Cotton Farms and China: Water Depletion Causes Severe Ecological Problems
Did you know that 10 percent of the world's cotton is produced in Xinjiang, China, in a very arid climate? However, we might have to sacrifice certain kinds of clothing in order to preserve the local environment. Researchers recently reported in the journal Water that irrigating cotton fields is causing significant ecological problems.
"The natural land and water resources in this unique landscape have been ruthlessly exploited over the past 50 years. This has severely damaged the soils and the quality of water in the region," Markus Disse, a professor at the Technical University of Munich (TUM), said in a news release.
According to the release, the Tarim basin in Xinjiang is an extremely dry region, set very far inland with one glacier melt-fed river flowing through it. However, these limited resources are highly depended upon. Among the ten million locals, animals, plants and surrounding land, there is considerable competition.
Cotton farmers may be the first to forfeit as soils increasingly become more contaminated. According to their study, soils that have medium to high levels of salt can only produce roughly half of what non-saline soils can support.
While cotton plants prefer a drier climate in order to avoid growing fungus, they also require a lot of water to grow. So, farmers turn to the rivers that can't regenerate themselves nearly as fast as they are being depleted.
The water-use in the region also threatens the rare tree species Euphrates Popular, which relies on deep groundwater, according to the release. These trees are also threatened with deforestation, because farmers clear areas to enlarge their fields. Meanwhile, the trees provide protection against desert storms and help manage the area's climate, according to a release.
In an attempt to remedy this, the researchers suggested a series of preservation recommendations.
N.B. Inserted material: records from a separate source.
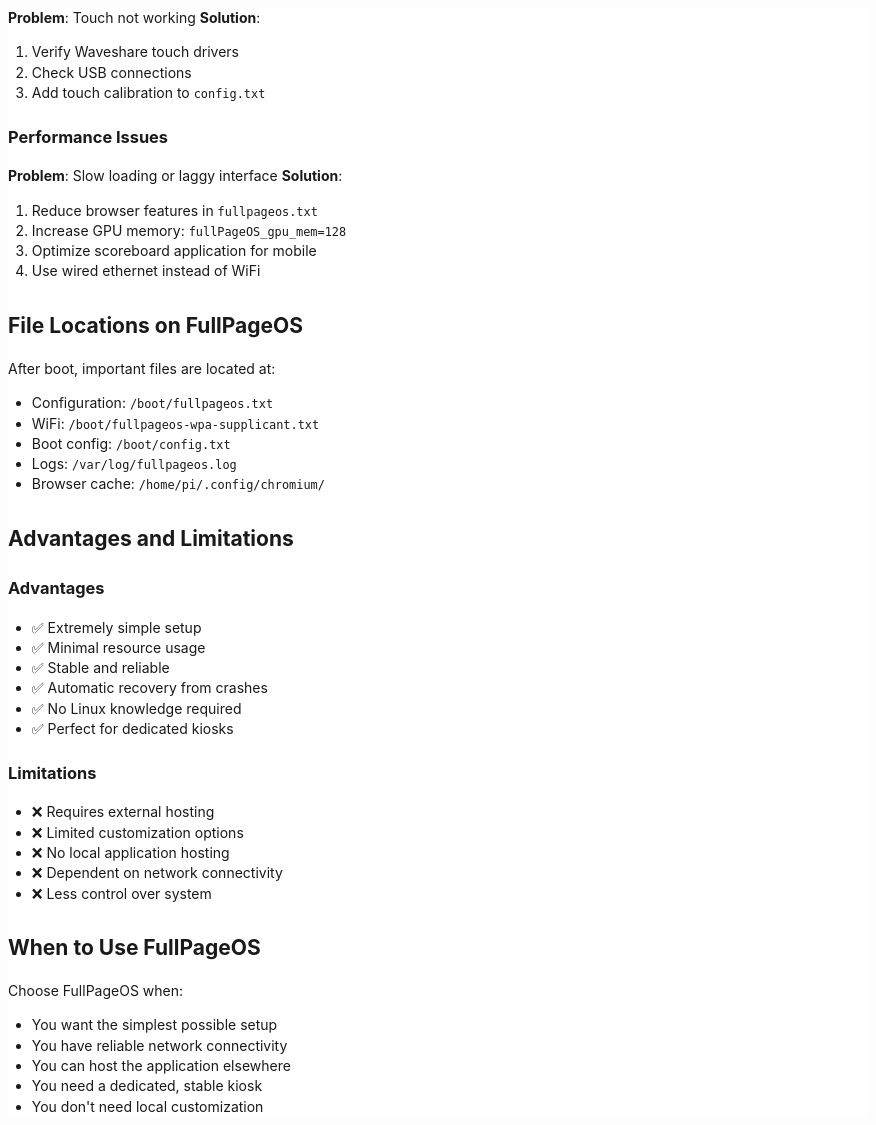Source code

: **Problem**: Touch not working
**Solution**:
1. Verify Waveshare touch drivers
2. Check USB connections
3. Add touch calibration to `config.txt`

### Performance Issues

**Problem**: Slow loading or laggy interface
**Solution**:
1. Reduce browser features in `fullpageos.txt`
2. Increase GPU memory: `fullPageOS_gpu_mem=128`
3. Optimize scoreboard application for mobile
4. Use wired ethernet instead of WiFi

## File Locations on FullPageOS

After boot, important files are located at:

- Configuration: `/boot/fullpageos.txt`
- WiFi: `/boot/fullpageos-wpa-supplicant.txt`
- Boot config: `/boot/config.txt`
- Logs: `/var/log/fullpageos.log`
- Browser cache: `/home/pi/.config/chromium/`

## Advantages and Limitations

### Advantages
- ✅ Extremely simple setup
- ✅ Minimal resource usage
- ✅ Stable and reliable
- ✅ Automatic recovery from crashes
- ✅ No Linux knowledge required
- ✅ Perfect for dedicated kiosks

### Limitations
- ❌ Requires external hosting
- ❌ Limited customization options
- ❌ No local application hosting
- ❌ Dependent on network connectivity
- ❌ Less control over system

## When to Use FullPageOS

Choose FullPageOS when:
- You want the simplest possible setup
- You have reliable network connectivity
- You can host the application elsewhere
- You need a dedicated, stable kiosk
- You don't need local customization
They will present their findings at a conference in Xinjiang in September.
Among their suggestions is reforestation and renaturalization, sustainable land use, allowing the groundwater to replenish during the annual summer flood, and using alternative farming techniques.
"We hope that this implementation workshop will herald a new era in sustainable land and water management in the region," Disse added in a statement. "This is the only way that we can ensure long-term stability in this part of the world."